The occurrence of the prehnite–pumpellyite facies in the Severin–Cosustea units in the southeastern area is the result of Cretaceous metamorphism. Remnants of ocean floor metamorphism prevailed. The highest pressure is constrained by the upper stability limit of prehnite to be at around 4.0 kbar. The Danubian units situated within the diagenetic zone were not below 200 °C, due to epidote formation. The KI, OMR and mineral data, indicate diagenetic conditions.
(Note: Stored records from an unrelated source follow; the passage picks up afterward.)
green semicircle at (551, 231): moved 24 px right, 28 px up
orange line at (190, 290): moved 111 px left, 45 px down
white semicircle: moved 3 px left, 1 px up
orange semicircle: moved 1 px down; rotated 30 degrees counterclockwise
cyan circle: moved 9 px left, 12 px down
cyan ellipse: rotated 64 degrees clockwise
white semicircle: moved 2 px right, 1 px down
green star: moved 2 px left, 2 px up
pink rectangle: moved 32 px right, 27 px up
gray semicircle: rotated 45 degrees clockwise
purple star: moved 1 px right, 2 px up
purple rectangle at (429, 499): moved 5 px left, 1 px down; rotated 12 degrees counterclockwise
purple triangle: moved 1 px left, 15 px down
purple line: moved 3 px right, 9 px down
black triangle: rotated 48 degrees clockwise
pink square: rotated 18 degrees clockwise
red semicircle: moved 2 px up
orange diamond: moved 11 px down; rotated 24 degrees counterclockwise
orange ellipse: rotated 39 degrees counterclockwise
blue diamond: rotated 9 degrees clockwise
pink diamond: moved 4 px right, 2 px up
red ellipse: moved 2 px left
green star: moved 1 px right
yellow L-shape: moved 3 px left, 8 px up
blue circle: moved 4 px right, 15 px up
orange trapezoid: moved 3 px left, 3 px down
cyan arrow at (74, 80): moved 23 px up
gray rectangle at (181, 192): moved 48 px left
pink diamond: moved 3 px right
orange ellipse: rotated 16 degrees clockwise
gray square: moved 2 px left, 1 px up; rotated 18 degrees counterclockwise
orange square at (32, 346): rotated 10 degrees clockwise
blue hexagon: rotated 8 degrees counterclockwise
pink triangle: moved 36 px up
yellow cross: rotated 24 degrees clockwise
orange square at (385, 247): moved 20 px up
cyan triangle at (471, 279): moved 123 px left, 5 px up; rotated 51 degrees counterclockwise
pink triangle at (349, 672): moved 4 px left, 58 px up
Assuming temperatures between >200 and <250 °C, pressures between 1.8 and 2.6 kbar were calculated using kinetic and numerical maturity models.
Orogenic collisional Cretaceous peak pressure conditions of 4.0±1.0 kbar are found in the Danubian nappes not altered by a subsequent syn-detachment metamorphic overprint. Highest temperatures in chloritoid schists and epidote–hornblende-bearing mylonites have been inferred for samples from the northern border of the Danubian window (between >300 and <400 °C). Along a syn- to post-detachment retrograde pressure path, post-dating the chloritoid formation, the occurrence of clinozoisite+chlorite+quartz suggests temperatures >300 °C in the northwest, while the association andalusite+quartz and biotite+muscovite indicates temperatures between 370 and 400 °C at <3.5 kbar in the northeast.
It is demonstrated that the slope of the regression lines between KI and OMR data gives valuable qualitative information about the relative magnitudes of P and T: the slope of the regression line for the Danubian window samples indicates normal heat flow conditions during nappe stacking and hyperthermal conditions during the formation of the Getic detachment.
High thermal gradient conditions can easily be explained by partly isothermal decompression during the Getic detachment event, the elevation of the geotherm being caused by crustal thinning and rapid exhumation of the Danubian units. Probably, also a higher heat-flux prevailed at the end of the Getic detachment, at a time when the retrograde chloritoid decomposition reactions took place, documenting late-stage HT greenschist facies metamorphism.